Automated Diagnosis of Epilepsy Employing Multifractal Detrended Fluctuation Analysis Based Features
This work addresses the problem of automated epilepsy diagnosis for medical applications, but it is incremental as it applies a known technique (MFDFA) with new features to an existing dataset.
The paper tackled automated epilepsy detection from EEG signals by developing a novel feature extraction technique based on Multifractal Detrended Fluctuation Analysis (MFDFA), achieving reasonably satisfactory classification accuracy across eight different classification problems, with performance comparable to or better than existing methods on similar datasets.
This contribution reports an application of MultiFractal Detrended Fluctuation Analysis, MFDFA based novel feature extraction technique for automated detection of epilepsy. In fractal geometry, Multifractal Detrended Fluctuation Analysis MFDFA is a popular technique to examine the self-similarity of a nonlinear, chaotic and noisy time series.
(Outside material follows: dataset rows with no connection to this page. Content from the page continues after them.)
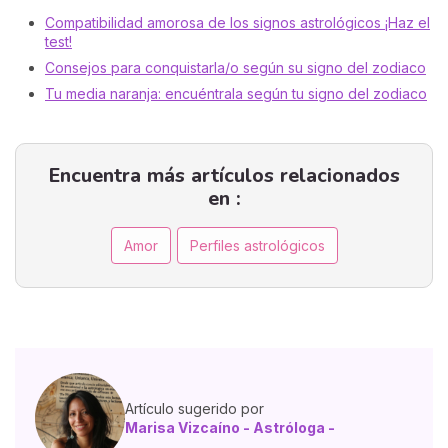
Compatibilidad amorosa de los signos astrológicos ¡Haz el
test!
Consejos para conquistarla/o según su signo del zodiaco
Tu media naranja: encuéntrala según tu signo del zodiaco
Encuentra más artículos relacionados
en :
Amor
Perfiles astrológicos
Artículo sugerido por
Marisa Vizcaíno - Astróloga -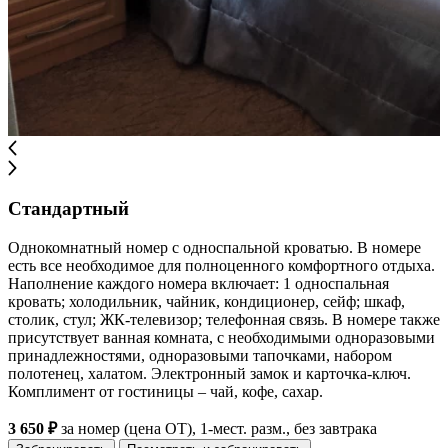
Стандартный
Однокомнатный номер с односпальной кроватью. В номере
есть все необходимое для полноценного комфортного отдыха.
Наполнение каждого номера включает: 1 односпальная
кровать; холодильник, чайник, кондиционер, сейф; шкаф,
столик, стул; ЖК-телевизор; телефонная связь. В номере также
присутствует ванная комната, с необходимыми одноразовыми
принадлежностями, одноразовыми тапочками, набором
полотенец, халатом. Электронный замок и карточка-ключ.
Комплимент от гостиницы – чай, кофе, сахар.
3 650 ₽
за номер (цена ОТ), 1-мест. разм., без завтрака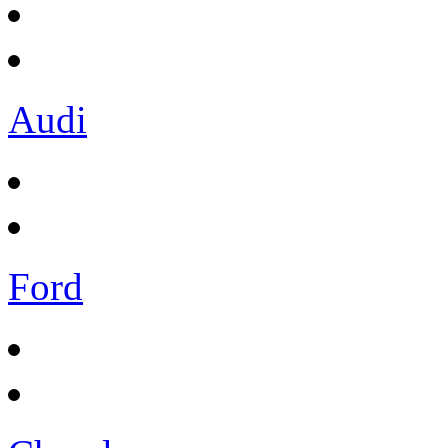
Audi
Ford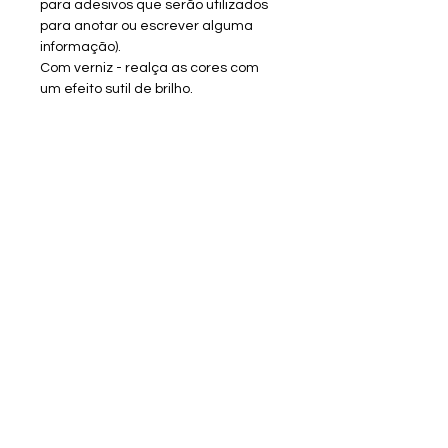
para adesivos que serão utilizados
para anotar ou escrever alguma
informação).
Com verniz - realça as cores com
um efeito sutil de brilho.
Selecione a opção da sua
quantidade: *
valores diferenciados
100 unidades | 250 unidades | 1000
unidades
TEMPO DE CONFECÇÃO:
Criação de Arte - 3 dias úteis + 1
dia útil a cada alteração
Tempo de Produção - 10 dias úteis
Sobre a RV Artes Media
Enviar materiais/arquivos
Entrar em contato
In the present research work, EEG signals representing healthy, interictal (seizure free) and ictal activities (seizure) are acquired from an existing available database. The acquired EEG signals of different states are at first analyzed using MFDFA. To requisite the time series singularity quantification at local and global scales, a novel set of fourteen different features. Suitable feature ranking employing students t-test has been done to select the most statistically significant features which are henceforth being used as inputs to a support vector machines (SVM) classifier for the classification of different EEG signals. Eight different classification problems have been presented in this paper and it has been observed that the overall classification accuracy using MFDFA based features are reasonably satisfactory for all classification problems. The performance of the proposed method are also found to be quite commensurable and in some cases even better when compared with the results published in existing literature studied on the similar data set.